_Assignment_. Swap each "series" in the lines below for "data sets" and leave everything else unchanged. Omit the pictures from your copy.

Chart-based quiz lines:
══════════
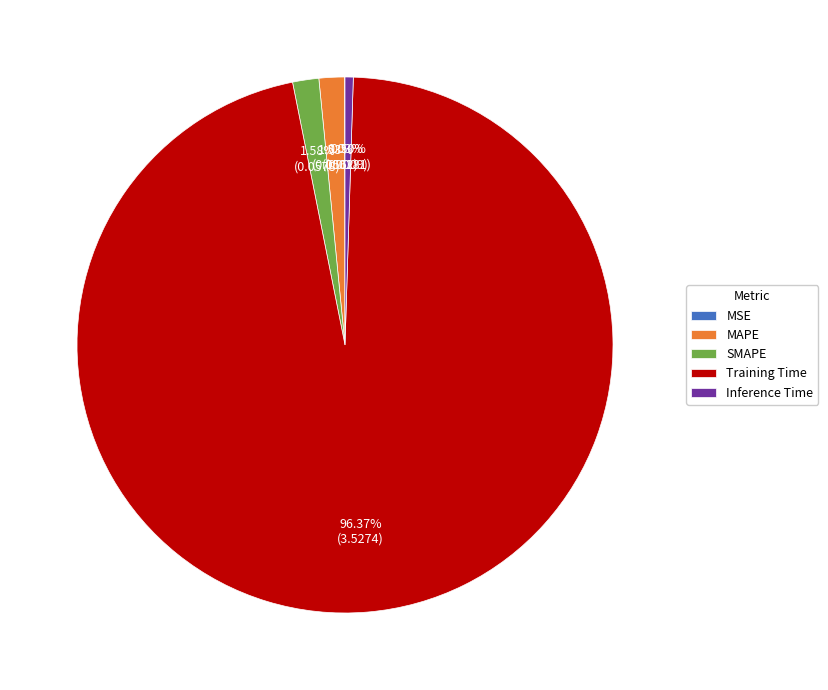

What is the largest slice in the pie chart?

Training Time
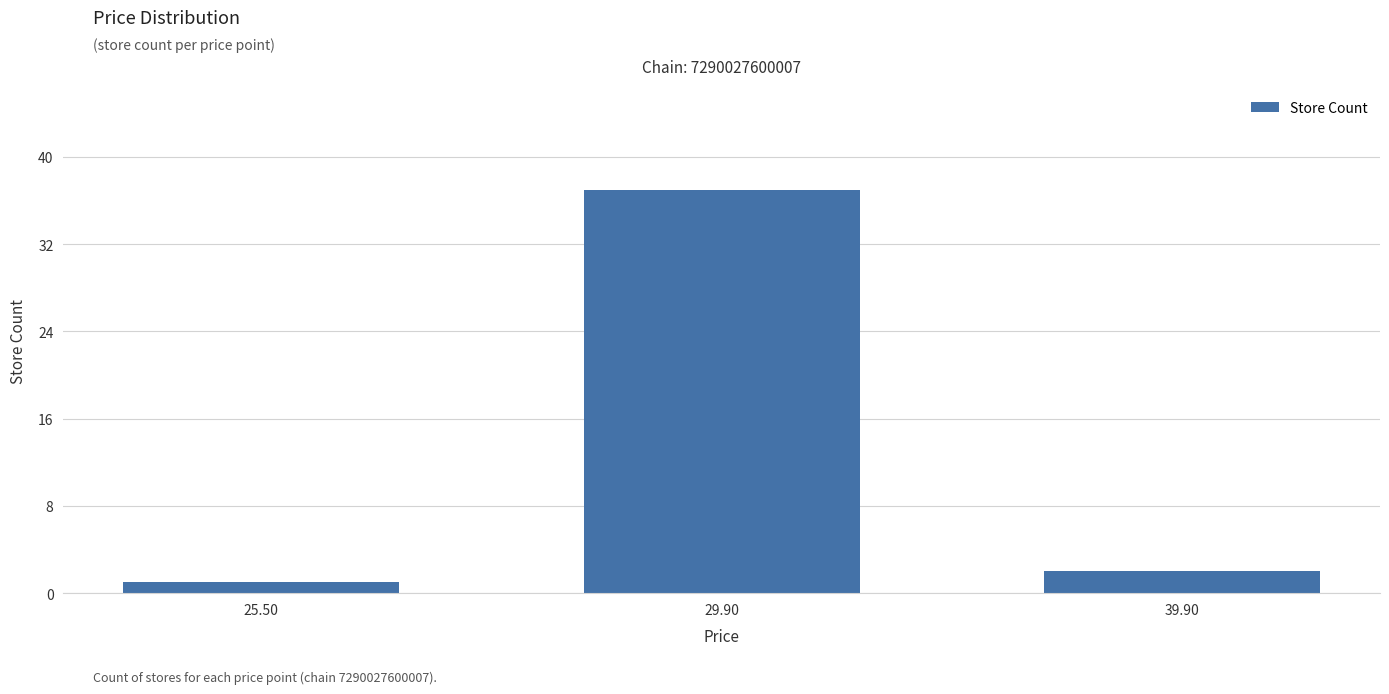

Between 29.90 and 25.50, which is larger?

29.90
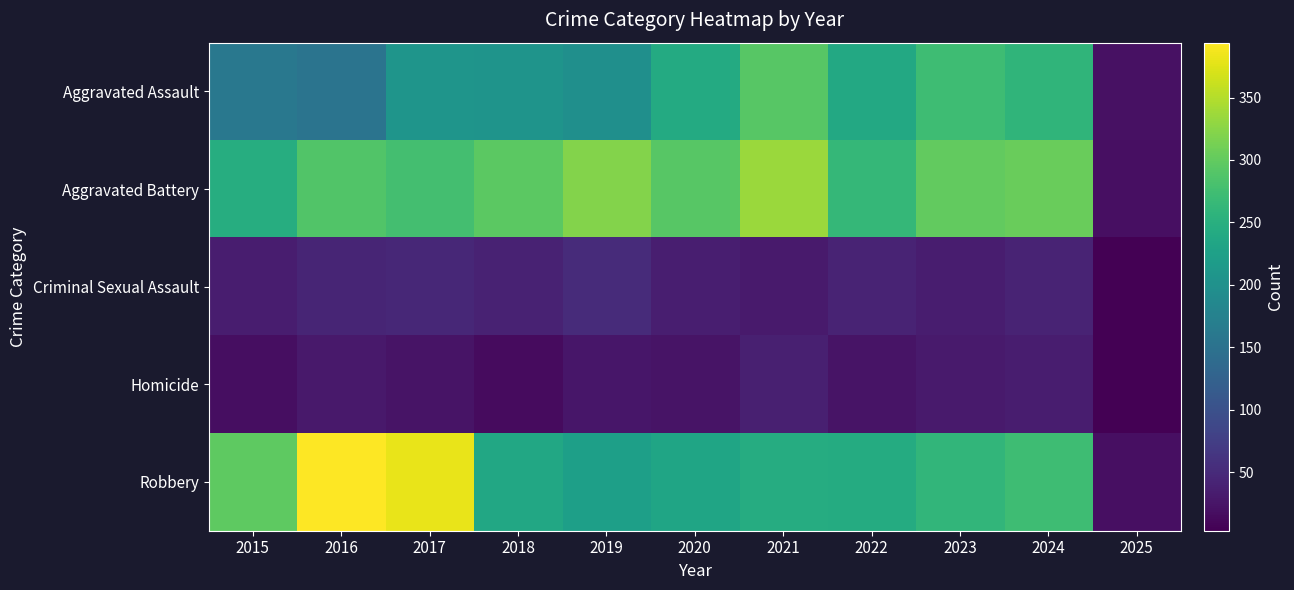

List the series in order of their peak value, highest first.

Robbery, Aggravated Battery, Aggravated Assault, Criminal Sexual Assault, Homicide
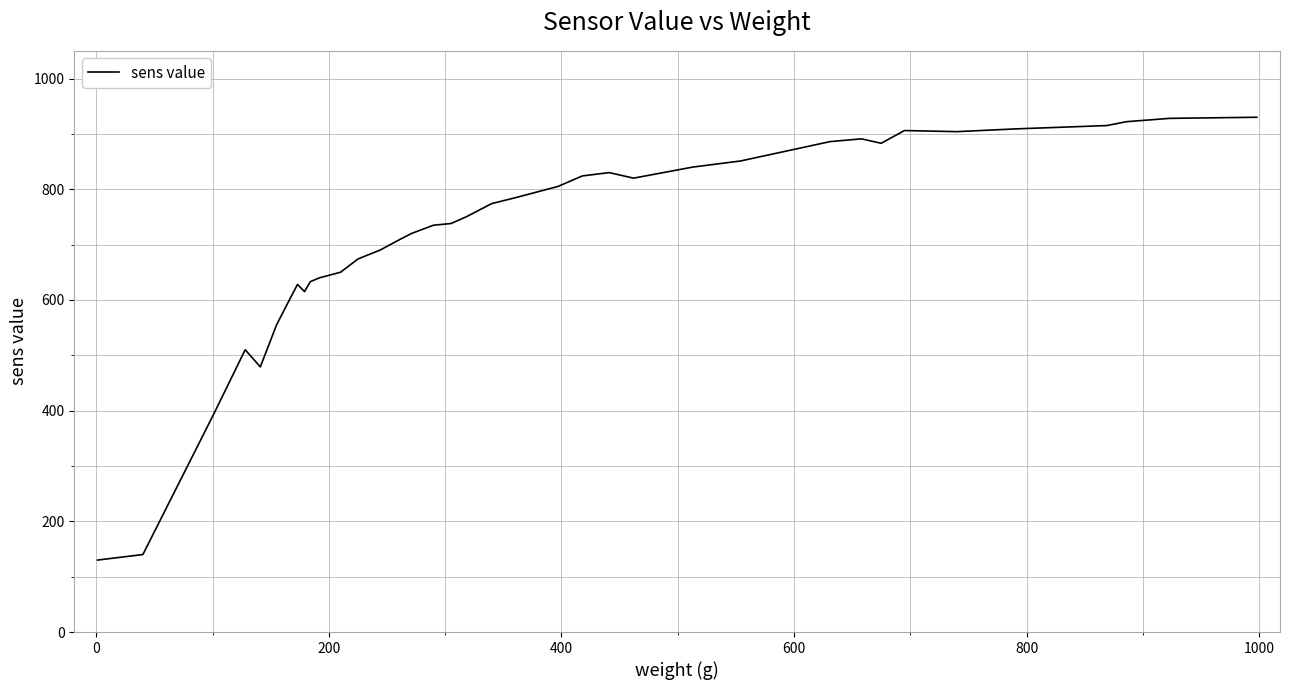

What is the smallest value displayed?

130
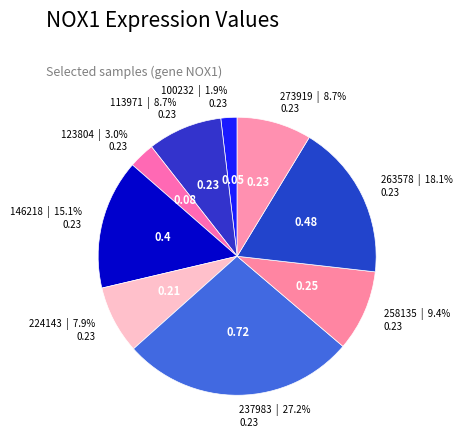

Count the number of slices in the pie.

9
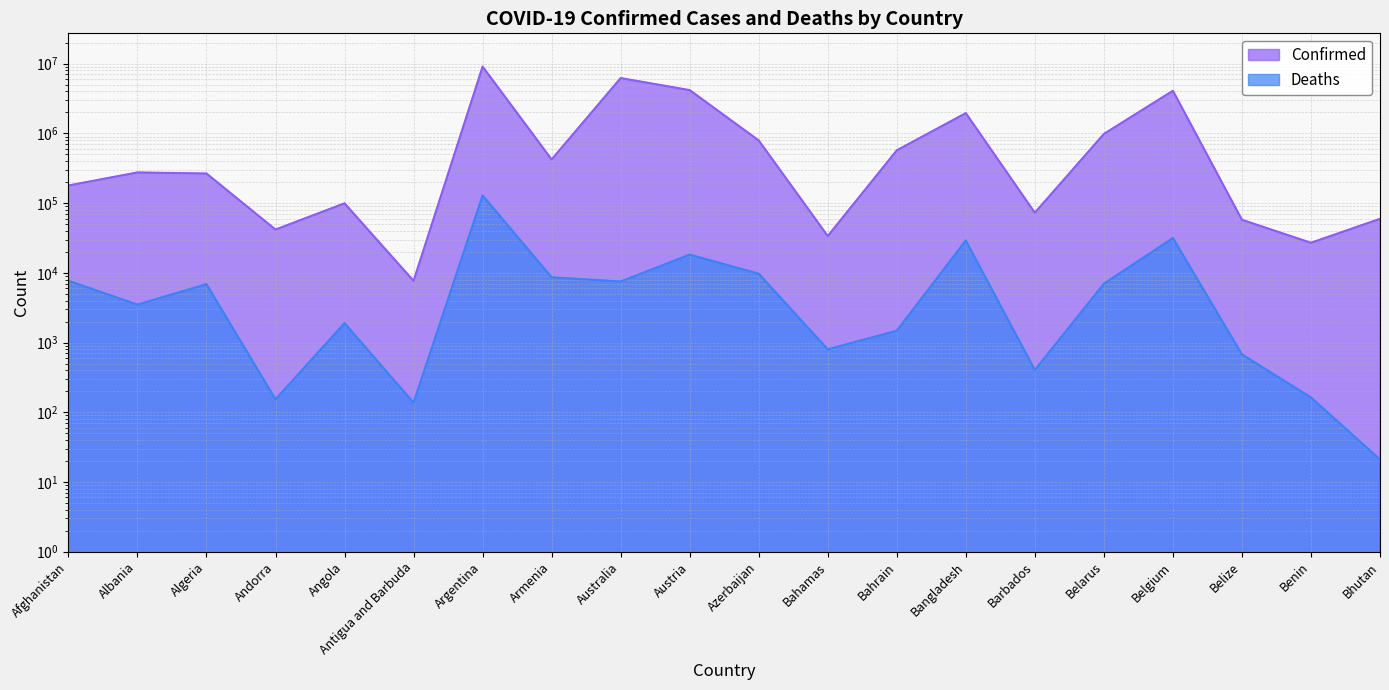

At how many categories does at least one series exceed 7277115?

1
══════════
_Response for this exercise_.
What is the largest slice in the pie chart?

Training Time

Between 29.90 and 25.50, which is larger?

29.90

List the data sets in order of their peak value, highest first.

Robbery, Aggravated Battery, Aggravated Assault, Criminal Sexual Assault, Homicide

What is the smallest value displayed?

130

Count the number of slices in the pie.

9

At how many categories does at least one data sets exceed 7277115?

1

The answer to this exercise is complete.